While Yamamoto (2024) and Ghule (2025) discuss the influence of behavioral economics and AI in shaping decision-making, there’s still a gap in understanding how classic “nudges” (like defaults, framing, and social proof) interact with or diverge from micro-targeted persuasion. This research would experimentally compare the effectiveness of (a) traditional behavioral nudges, (b) AI-powered personalized messages, and (c) hybrid approaches across demographically and psychographically diverse groups. The study would also examine ethical boundaries and users’ awareness of being targeted or nudged.
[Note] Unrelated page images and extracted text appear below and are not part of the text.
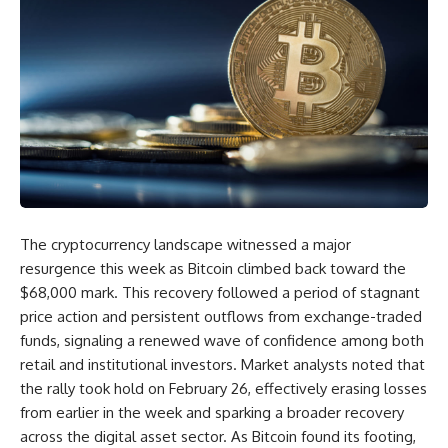
The cryptocurrency landscape witnessed a major
resurgence this week as Bitcoin climbed back toward the
$68,000 mark. This recovery followed a period of stagnant
price action and persistent outflows from exchange-traded
funds, signaling a renewed wave of confidence among both
retail and institutional investors. Market analysts noted that
the rally took hold on February 26, effectively erasing losses
from earlier in the week and sparking a broader recovery
across the digital asset sector. As Bitcoin found its footing,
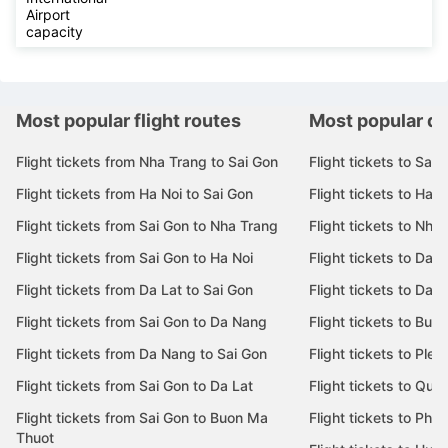
Airport
capacity
Most popular flight routes
Most popular de
Flight tickets from Nha Trang to Sai Gon
Flight tickets to Sai 
Flight tickets from Ha Noi to Sai Gon
Flight tickets to Ha N
Flight tickets from Sai Gon to Nha Trang
Flight tickets to Nha
Flight tickets from Sai Gon to Ha Noi
Flight tickets to Da 
Flight tickets from Da Lat to Sai Gon
Flight tickets to Da L
Flight tickets from Sai Gon to Da Nang
Flight tickets to Bu
Flight tickets from Da Nang to Sai Gon
Flight tickets to Pleik
Flight tickets from Sai Gon to Da Lat
Flight tickets to Quy
Flight tickets from Sai Gon to Buon Ma
Flight tickets to Phu
Thuot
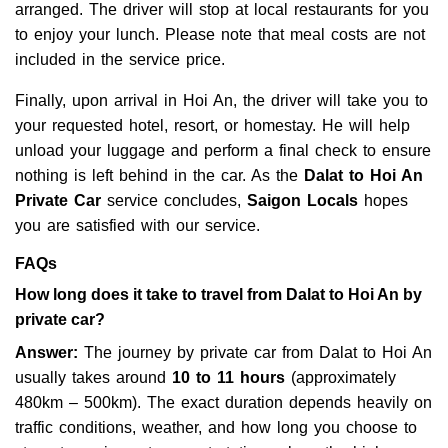
arranged. The driver will stop at local restaurants for you
to enjoy your lunch. Please note that meal costs are not
included in the service price.
Finally, upon arrival in Hoi An, the driver will take you to
your requested hotel, resort, or homestay. He will help
unload your luggage and perform a final check to ensure
nothing is left behind in the car. As the
Dalat to Hoi An
Private Car
service concludes,
Saigon Locals
hopes
you are satisfied with our service.
FAQs
How long does it take to travel from Dalat to Hoi An by
private car?
Answer:
The journey by private car from Dalat to Hoi An
usually takes around
10 to 11 hours
(approximately
480km – 500km). The exact duration depends heavily on
traffic conditions, weather, and how long you choose to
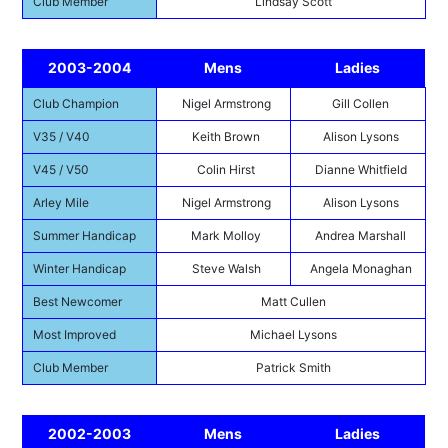
Club Member
Lindsay Scott
2003-2004
Mens
Ladies
Club Champion
Nigel Armstrong
Gill Collen
V35 / V40
Keith Brown
Alison Lysons
V45 / V50
Colin Hirst
Dianne Whitfield
Arley Mile
Nigel Armstrong
Alison Lysons
Summer Handicap
Mark Molloy
Andrea Marshall
Winter Handicap
Steve Walsh
Angela Monaghan
Best Newcomer
Matt Cullen
Most Improved
Michael Lysons
Club Member
Patrick Smith
2002-2003
Mens
Ladies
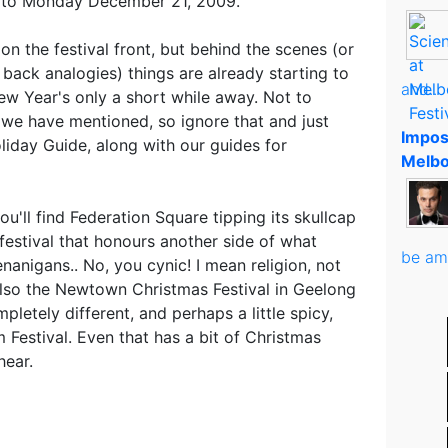
 to Monday December 21, 2009.
 on the festival front, but behind the scenes (or
 back analogies) things are already starting to
and..
w Year's only a short while away. Not to
we have mentioned, so ignore that and just
Impos
liday Guide, along with our guides for
Melbo
you'll find Federation Square tipping its skullcap
festival that honours another side of what
be am
nanigans.. No, you cynic! I mean religion, not
also the Newtown Christmas Festival in Geelong
letely different, and perhaps a little spicy,
m Festival. Even that has a bit of Christmas
hear.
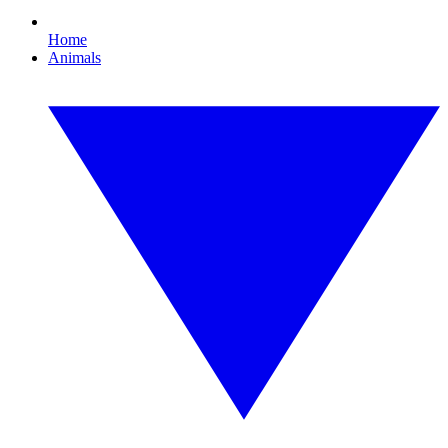
Home
Animals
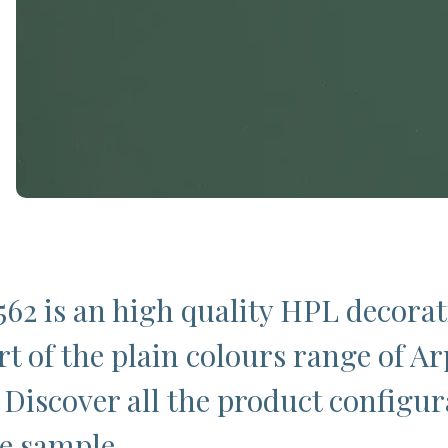
62 is an high quality HPL decorat
rt of the plain colours range of Ar
 Discover all the product configur
ee sample.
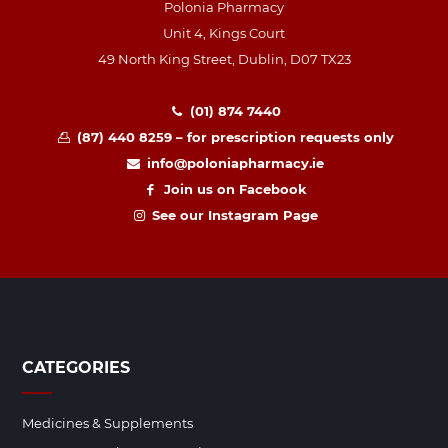
Polonia Pharmacy
Unit 4, Kings Court
49 North King Street, Dublin, D07 TX23
(01) 874 7440
(87) 440 8259 – for prescription requests only
info@poloniapharmacy.ie
Join us on Facebook
See our Instagram Page
CATEGORIES
Medicines & Supplements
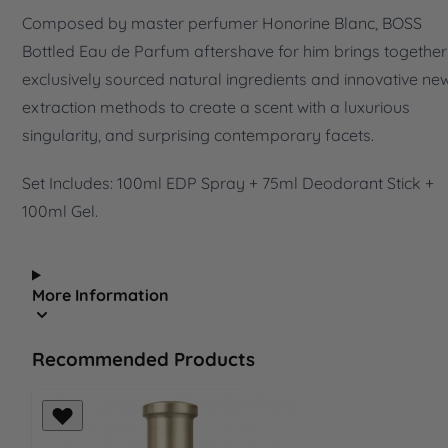
Composed by master perfumer Honorine Blanc, BOSS
Bottled Eau de Parfum aftershave for him brings together
exclusively sourced natural ingredients and innovative ne
extraction methods to create a scent with a luxurious
singularity, and surprising contemporary facets.
Set Includes: 100ml EDP Spray + 75ml Deodorant Stick +
100ml Gel.
More Information
Recommended Products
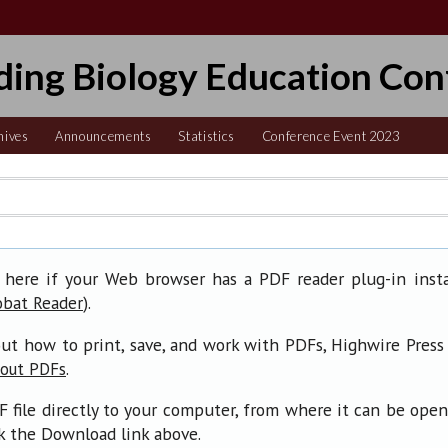
ding Biology Education Con
hives
Announcements
Statistics
Conference Event 2023
 here if your Web browser has a PDF reader plug-in insta
).
obat Reader
ut how to print, save, and work with PDFs, Highwire Press
.
bout PDFs
F file directly to your computer, from where it can be ope
ck the Download link above.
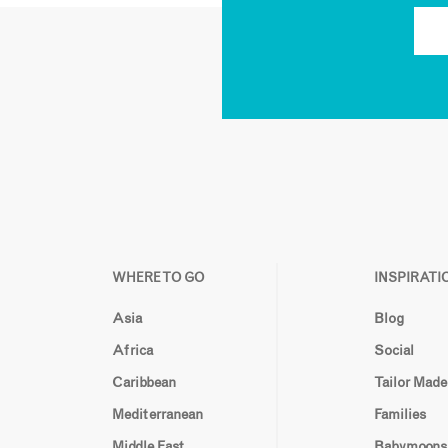
WHERE TO GO
INSPIRATI
Asia
Blog
Africa
Social
Caribbean
Tailor Made
Mediterranean
Families
Middle East
Babymoons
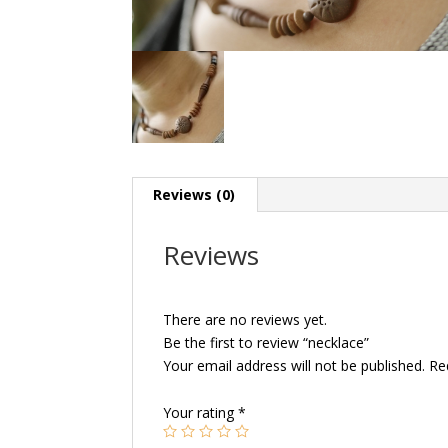
Reviews (0)
Reviews
There are no reviews yet.
Be the first to review “necklace”
Your email address will not be published.
Re
Your rating
*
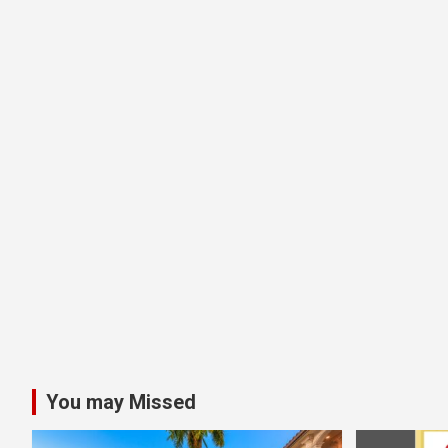
You may Missed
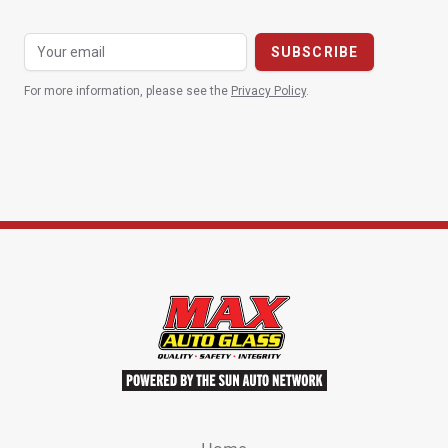
For more information, please see the
Privacy Policy
.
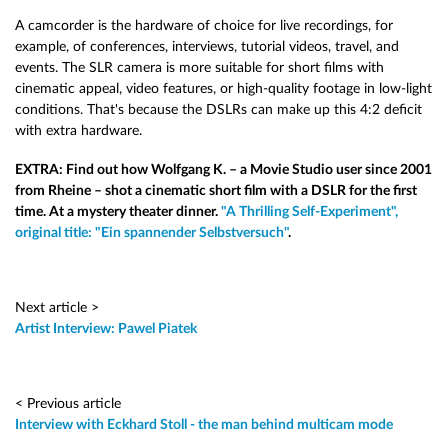
A camcorder is the hardware of choice for live recordings, for
example, of conferences, interviews, tutorial videos, travel, and
events. The SLR camera is more suitable for short films with
cinematic appeal, video features, or high-quality footage in low-light
conditions. That's because the DSLRs can make up this 4:2 deficit
with extra hardware.
EXTRA: Find out how Wolfgang K. – a Movie Studio user since 2001
from Rheine – shot a cinematic short film with a DSLR for the first
time. At a mystery theater dinner.
"A Thrilling Self-Experiment",
original title: "Ein spannender Selbstversuch"
.
Next article >
Artist Interview: Pawel Piatek
< Previous article
Interview with Eckhard Stoll - the man behind multicam mode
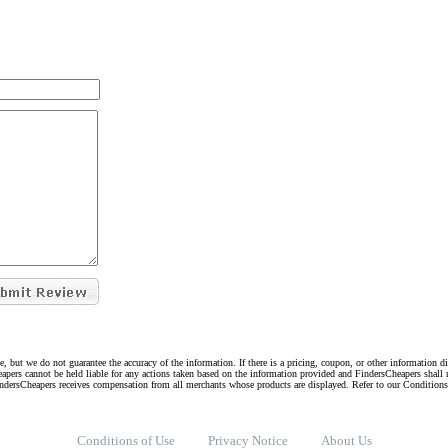
e, but we do not guarantee the accuracy of the information. If there is a pricing, coupon, or other information 
eapers cannot be held liable for any actions taken based on the information provided and FindersCheapers shall 
indersCheapers receives compensation from all merchants whose products are displayed. Refer to our Condition
Conditions of Use
Privacy Notice
About Us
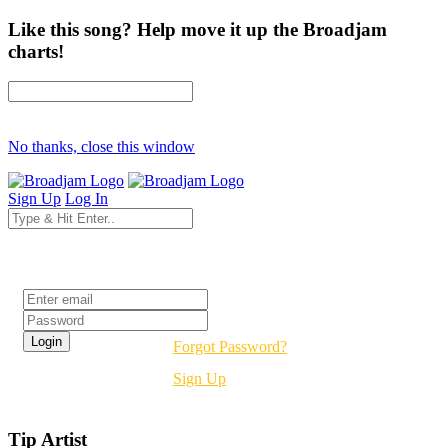
Like this song? Help move it up the Broadjam
charts!
No thanks, close this window
Sign Up
Log In
Login
Forgot Password?
Sign Up
Tip Artist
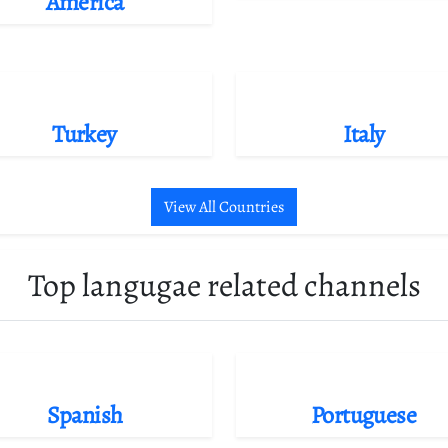
America
Turkey
Italy
View All Countries
Top langugae related channels
Spanish
Portuguese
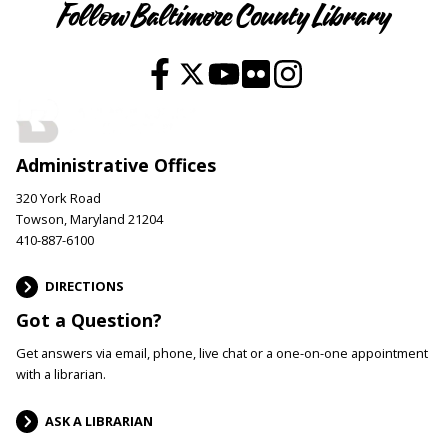
Follow Baltimore County Library
Administrative Offices
320 York Road
Towson, Maryland 21204
410-887-6100
DIRECTIONS
Got a Question?
Get answers via email, phone, live chat or a one-on-one appointment
with a librarian.
ASK A LIBRARIAN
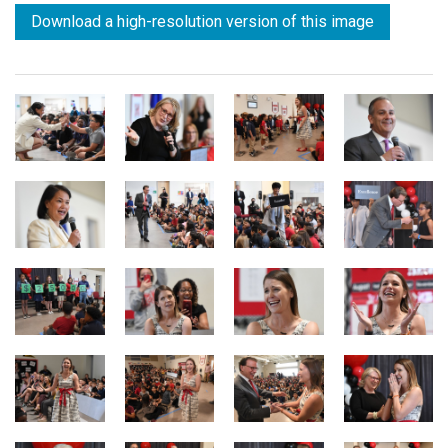
Download a high-resolution version of this image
Such a synthesis bridges behavioral economics and personalized targeting for the first time in a controlled, comparative framework, with the potential to uncover synergies or trade-offs that neither approach achieves alone. The insights could revolutionize both policy-oriented and commercial persuasion strategies.
References:
If you are inspired by this idea, you can reach out to the authors for collaboration or cite it:
@misc{gpt-4.1-behavioral-economics-meets-2025,
author = {GPT-4.1},
title = {Behavioral Economics Meets Personalized Persuasion: Nudging vs. Targeting—Which Works Better, When, and for Whom?},
year = {2025},
url = {https://hypogenic.ai/ideahub/idea/DH6hhCBs9phKHyMe7bUS}
}Please sign in to comment on this idea.
No comments yet. Be the first to share your thoughts!